Oh, actually, now that I make this comment, I see it is actually obvious. The character $\chi$ is valued in $E = \Q(\zeta_{2^{m}})$ which is a field of degree $2^{m-1}$, and the ring of integers has a basis $\zeta^i$ for $i = 0$ to $2^{m-1} - 1$. Moreover, $\chi$ exactly takes values in this basis. So it simply suffices to sum over the integers $n$ with $\chi(n) = 1$ or $\chi(n) = -1$ and show that this sum is not divisible by $2$, because then $L(\chi,0)$ will not be divisible by $2$. Yet these integers come in pairs $(n,p-n)$ whose difference is odd (so $n \chi(n) + (p-n) \chi(p-n) = \pm n - \pm (p-n) \equiv 1 \mod 2$), so it suffices to show that the total number of integers with $\chi(n) \in \{\pm 1\}$ is divisible by $2$ and not by $4$. Yet these integers are precisely the kernel of $\chi^2$, whose order has this property by definition. Oops! Well, I guess I may as well leave the class field theory argument here as well.
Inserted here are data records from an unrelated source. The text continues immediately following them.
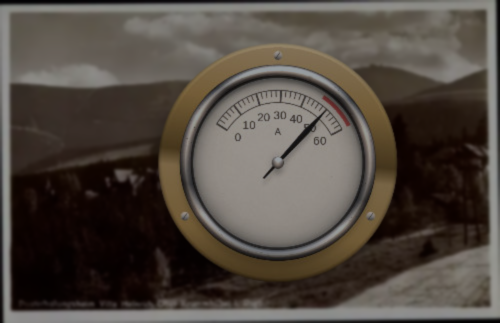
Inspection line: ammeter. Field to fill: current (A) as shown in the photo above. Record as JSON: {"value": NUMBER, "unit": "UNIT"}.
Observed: {"value": 50, "unit": "A"}
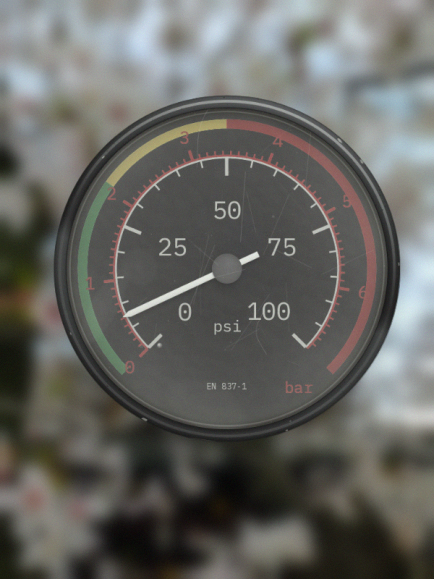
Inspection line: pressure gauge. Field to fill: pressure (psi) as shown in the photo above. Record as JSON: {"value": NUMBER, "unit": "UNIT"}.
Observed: {"value": 7.5, "unit": "psi"}
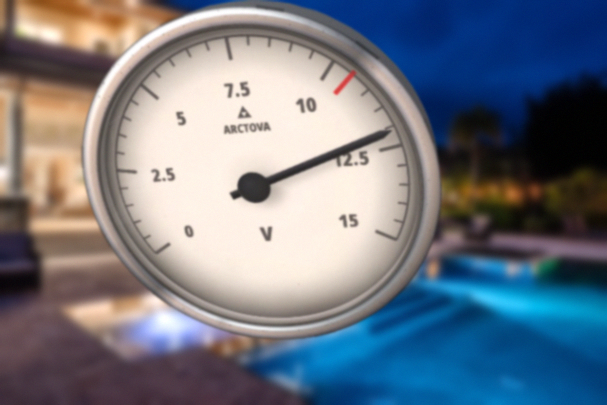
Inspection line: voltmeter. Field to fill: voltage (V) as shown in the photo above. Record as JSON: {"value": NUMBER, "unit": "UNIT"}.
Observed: {"value": 12, "unit": "V"}
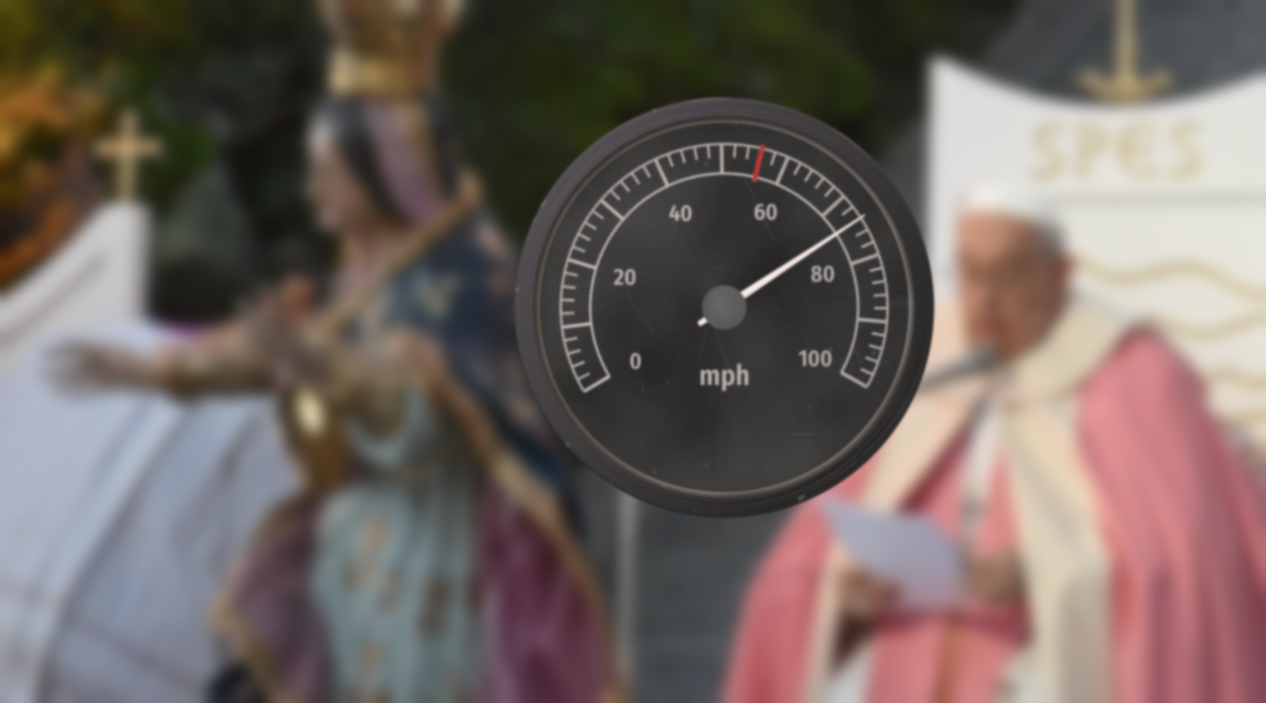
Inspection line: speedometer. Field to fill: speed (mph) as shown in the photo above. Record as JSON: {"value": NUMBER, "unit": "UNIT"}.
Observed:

Added: I guess this last argument also shows that the coefficient of $\zeta^i$ is odd for any $i$, and hence
$$L(\chi,0) \equiv 1 + \zeta + \zeta^2 + \ldots + \zeta^{2^{m-1} -1} \mod 2.$$
Yet then
$$(1 - \zeta) L(\chi,0) \equiv 1 - \zeta^{2^{m-1}} = 1 + 1 \equiv 2 \mod 2(1 - \zeta),$$
and hence one sees directly that the valuation of $L(\chi,0)$ is $(2^{m-1} - 1)/2^{m-1}$.
$\quad$